Ich beobachte, dass es Leute gibt, die davon keine Notiz nehmen, weil sie offenbar ein fest gefügtes Weltbild haben. Das ist aber die Charakteristik von Ideologie im Vergleich zur Wissenschaft. Wissenschaft ist ja immer etwas Vorläufiges. Wir Menschen haben zwar Vernunft, ich sage aber immer: Das Licht der Vernunft ist eigentlich nur eine Funzel. Man darf die Vernunft nicht überschätzen, wir sind nicht wirklich in der Lage, mit unserem Gehirn die Welt zu durchschauen. Sie ist so kompliziert, dass wir immer nur einen kleinen Ausschnitt erkennen können.

Wenn Sie z. B. als Chemiker/-in etwas im Labor machen, dann bekommen Sie das ganz gut in den Griff, weil Sie ja alle Randbedingungen konstant halten können. Und wenn es keine Einflüsse gibt, die Sie übersehen haben, können Sie mit Ihrem Experiment wirklich eine Aussage machen. In der freien Natur ist das so nicht möglich, sie ist einfach zu komplex, und man muss sich immer bewusst machen, dass wir nur beschränkte Möglichkeiten haben, diese komplexe Welt wirklich zu erkennen.

Wichtig ist, was man messen kann, und sobald Menschen Computermodellen mehr glauben als Messungen, bin ich alarmiert, weil ich weiß, dass ein Computermodell, selbst wenn es mit größtmöglicher Sorgfalt gemacht ist, nur den jeweils aktuellen Erkenntnisstand abbilden kann: einen winzigen Ausschnitt aus der unendlichen Komplexität.

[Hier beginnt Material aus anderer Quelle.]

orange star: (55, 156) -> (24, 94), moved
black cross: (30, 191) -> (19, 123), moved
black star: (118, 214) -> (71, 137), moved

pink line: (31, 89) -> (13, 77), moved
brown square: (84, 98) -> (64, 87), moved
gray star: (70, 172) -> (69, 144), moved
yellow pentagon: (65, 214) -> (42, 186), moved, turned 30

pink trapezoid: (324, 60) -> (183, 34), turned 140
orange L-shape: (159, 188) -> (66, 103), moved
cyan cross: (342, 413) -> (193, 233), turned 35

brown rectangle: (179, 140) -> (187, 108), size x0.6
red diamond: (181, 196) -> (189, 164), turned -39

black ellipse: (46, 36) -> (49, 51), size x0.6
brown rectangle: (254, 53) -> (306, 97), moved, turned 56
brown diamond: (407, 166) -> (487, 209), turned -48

Nicht nur die Luft-, sondern auch die Meerestemperatur ist übrigens in den letzten zehn Jahren nicht gestiegen, sondern eher leicht gesunken.

Media-Mania.de: Von meiner subjektiven Wahrnehmung her waren die Sommer ab 2003 allerdings extrem warm.

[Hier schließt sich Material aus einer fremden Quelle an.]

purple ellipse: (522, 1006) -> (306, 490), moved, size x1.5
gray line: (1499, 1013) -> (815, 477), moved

Edgar L. Gärtner: Es ist da schon was dran. Ich kann mich erinnern, dass es in den 60ern und 70ern Sommer gab, in denen man froh war, wenn man mal zwei Tage ins Schwimmbad konnte; manche Sommer waren absolut verregnet. Und ich habe bemerkt, dass es in den 90ern, gerade in der zweiten Hälfte der 90er, eine Reihe von sehr schönen Sommern gab. Ich mache mir darüber gar keine Sorgen, sondern freue mich darüber, wenn es wärmer ist, und ich wäre auch froh, wenn es so bliebe. Der letzte Sommer war allerdings daneben.

Media-Mania.de: Sie wohnen ja nicht auf einem Atoll …

Edgar L. Gärtner: Sie meinen den Meeresspiegelanstieg. Man beobachtet einen seit hundert Jahren ziemlich konstanten Meeresspiegelanstieg. Das ist auch bekannt, es gibt in den Häfen offizielle Pegel, die man per Anruf abfragen kann, und in letzter Zeit wird dort sogar eine Verlangsamung des Anstiegs beobachtet. Für den von Al Gore in seinem Film postulierten Anstieg des Meeres um sechs Meter gibt es heute keinerlei Anhaltspunkte.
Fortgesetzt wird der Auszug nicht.